AP Process and Operations

Purchase Requisition

What a purchase requisition is, how it differs from a purchase order, and why requiring internal approval before a purchase is committed is the earliest AP control in the P2P cycle.

A purchase requisition is an internal document that an employee submits to request approval to purchase goods or services. It is created before the supplier is engaged and before a purchase order is raised, making it the earliest control in the procure-to-pay cycle. The requisition gives management visibility into what is being proposed to be purchased and by whom, allowing the decision to be reviewed and approved internally before any commitment is made to an external party.

The distinction between a purchase requisition and a purchase order is important.

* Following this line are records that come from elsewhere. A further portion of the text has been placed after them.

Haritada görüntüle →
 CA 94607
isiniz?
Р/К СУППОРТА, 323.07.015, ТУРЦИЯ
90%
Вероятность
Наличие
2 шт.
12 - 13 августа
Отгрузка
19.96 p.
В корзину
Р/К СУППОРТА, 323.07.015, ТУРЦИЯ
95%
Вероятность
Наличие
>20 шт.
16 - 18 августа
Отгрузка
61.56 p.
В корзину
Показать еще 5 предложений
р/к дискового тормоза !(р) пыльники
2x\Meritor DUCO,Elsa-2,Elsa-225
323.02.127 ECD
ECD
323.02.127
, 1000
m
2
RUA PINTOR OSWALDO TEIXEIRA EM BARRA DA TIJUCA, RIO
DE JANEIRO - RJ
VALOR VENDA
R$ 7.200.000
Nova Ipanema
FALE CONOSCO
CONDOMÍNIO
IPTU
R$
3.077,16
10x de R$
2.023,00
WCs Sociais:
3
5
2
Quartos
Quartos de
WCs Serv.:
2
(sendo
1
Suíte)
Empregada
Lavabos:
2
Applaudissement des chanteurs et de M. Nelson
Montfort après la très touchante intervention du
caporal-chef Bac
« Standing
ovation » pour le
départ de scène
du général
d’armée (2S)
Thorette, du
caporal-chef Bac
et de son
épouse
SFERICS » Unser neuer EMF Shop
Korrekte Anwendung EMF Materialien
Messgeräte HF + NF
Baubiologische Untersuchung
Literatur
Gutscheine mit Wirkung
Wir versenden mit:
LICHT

A purchase requisition is internal: it goes from the requestor to an approving manager within the business. A purchase order is external: it goes from the business to the supplier and constitutes a formal commitment to buy. The requisition triggers the internal approval; the purchase order communicates the approved commitment to the supplier.

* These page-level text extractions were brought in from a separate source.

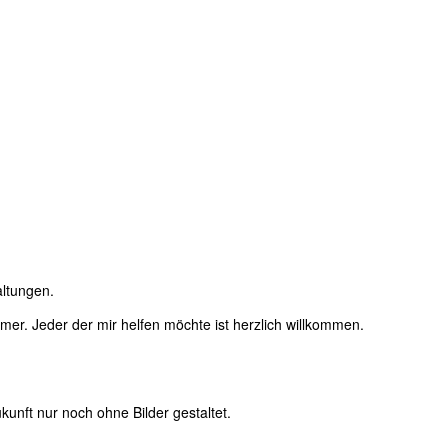
altungen.
immer. Jeder der mir helfen möchte ist herzlich willkommen.
unft nur noch ohne Bilder gestaltet.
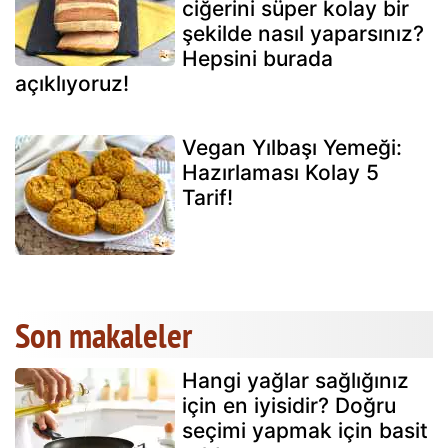
ciğerini süper kolay bir
şekilde nasıl yaparsınız?
Hepsini burada
açıklıyoruz!
Vegan Yılbaşı Yemeği:
Hazırlaması Kolay 5
Tarif!
Son makaleler
Hangi yağlar sağlığınız
için en iyisidir? Doğru
seçimi yapmak için basit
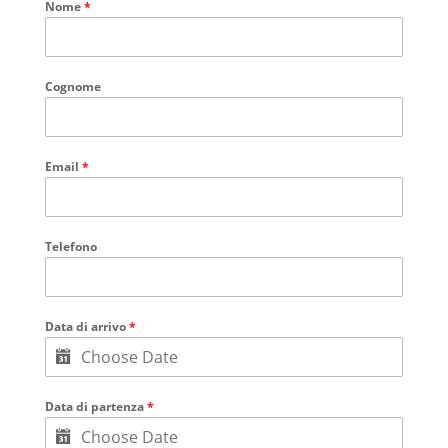
Nome
*
Cognome
Email
*
Telefono
Data di arrivo
*
Data di partenza
*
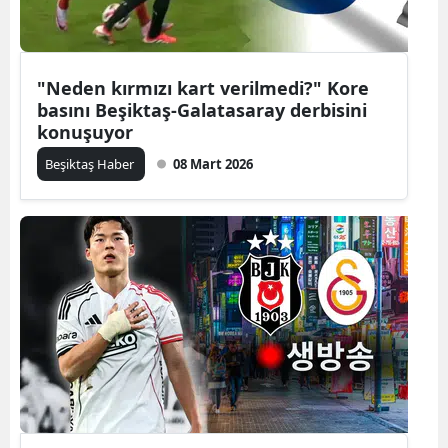
"Neden kırmızı kart verilmedi?" Kore
basını Beşiktaş-Galatasaray derbisini
konuşuyor
Beşiktaş Haber
08 Mart 2026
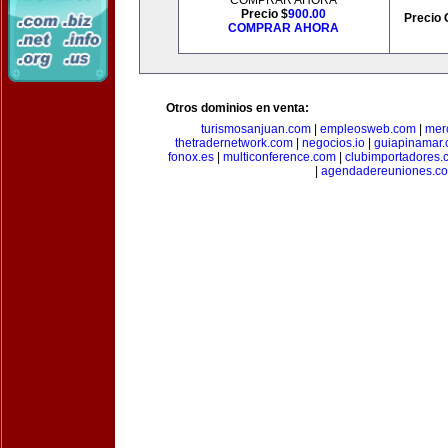
COMPRAR AHORA
Precio $
900.00
Precio 
COMPRAR AHORA
Otros dominios en venta:
turismosanjuan.com
|
empleosweb.com
|
mer
thetradernetwork.com
|
negocios.io
|
guiapinamar
fonox.es
|
multiconference.com
|
clubimportadores.
|
agendadereuniones.c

Why purchase requisitions matter

The primary function of a purchase requisition is to prevent unauthorised spending commitments. When an employee can place an order with a supplier without any internal approval, the first point of control in the AP process is the invoice, which arrives after the commitment has already been made and the goods or services may already have been delivered. At that point, refusing to pay causes a supplier dispute and potential legal liability. The requisition moves the control upstream, to before the commitment is made.

For budget management, purchase requisitions allow managers to check available budget before approving a commitment. If the marketing department has AU$50,000 remaining in its annual budget and an employee submits a requisition for a AU$60,000 agency fee, the approval process surfaces this before the order is placed rather than after the invoice arrives. This is considerably less disruptive.

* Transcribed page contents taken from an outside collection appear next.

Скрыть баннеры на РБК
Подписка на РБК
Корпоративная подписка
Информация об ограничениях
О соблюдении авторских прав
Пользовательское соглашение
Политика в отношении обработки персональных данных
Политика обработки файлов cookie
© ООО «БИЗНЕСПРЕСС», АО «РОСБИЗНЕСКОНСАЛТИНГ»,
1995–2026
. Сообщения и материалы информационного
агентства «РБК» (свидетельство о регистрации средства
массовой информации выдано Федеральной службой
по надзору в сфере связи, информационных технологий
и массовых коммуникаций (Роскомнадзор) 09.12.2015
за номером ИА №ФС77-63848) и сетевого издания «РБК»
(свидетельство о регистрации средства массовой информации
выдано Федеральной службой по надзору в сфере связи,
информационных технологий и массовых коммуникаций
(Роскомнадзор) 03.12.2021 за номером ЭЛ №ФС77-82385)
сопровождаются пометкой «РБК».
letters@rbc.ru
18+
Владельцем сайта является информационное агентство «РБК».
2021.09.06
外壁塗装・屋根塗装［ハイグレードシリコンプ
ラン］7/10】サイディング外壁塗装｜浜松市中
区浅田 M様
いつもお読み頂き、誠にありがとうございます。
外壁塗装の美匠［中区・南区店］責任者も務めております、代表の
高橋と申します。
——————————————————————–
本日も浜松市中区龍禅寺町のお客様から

Purchase requisitions in Australian businesses

Purchase requisitions are most commonly used in larger businesses with formal procurement processes and multiple budget holders. In small Australian businesses with fewer than 20 employees, informal verbal approval from the business owner often substitutes for a formal requisition process. This works at small scale but creates problems as the business grows and the owner can no longer maintain visibility over every purchasing decision.

The inflection point where informal requisition processes become inadequate is usually when the business has multiple people authorised to place orders and when the business owner is no longer involved in day-to-day operational decisions. At this point, without a formal requisition process, the first time management sees a purchasing commitment is when the invoice arrives, which is too late to prevent an overspend or an unauthorised purchase.

Connecting requisitions to purchase orders

In an integrated P2P workflow, the approved purchase requisition automatically generates a purchase order, pre-populated with the details from the requisition. This eliminates double handling: the information entered at requisition stage does not need to be re-entered when the PO is raised. It also creates a direct link between the internal approval and the external commitment, so that when the invoice arrives, the matching process can trace the transaction back to the original approved requisition.

For Australian businesses implementing AP automation, setting up a requisition-to-PO workflow is often one of the later improvements, after basic invoice capture and approval workflows are running. It is most valuable in businesses with significant discretionary spending or in environments where budget overruns are a recurring problem rather than an occasional one.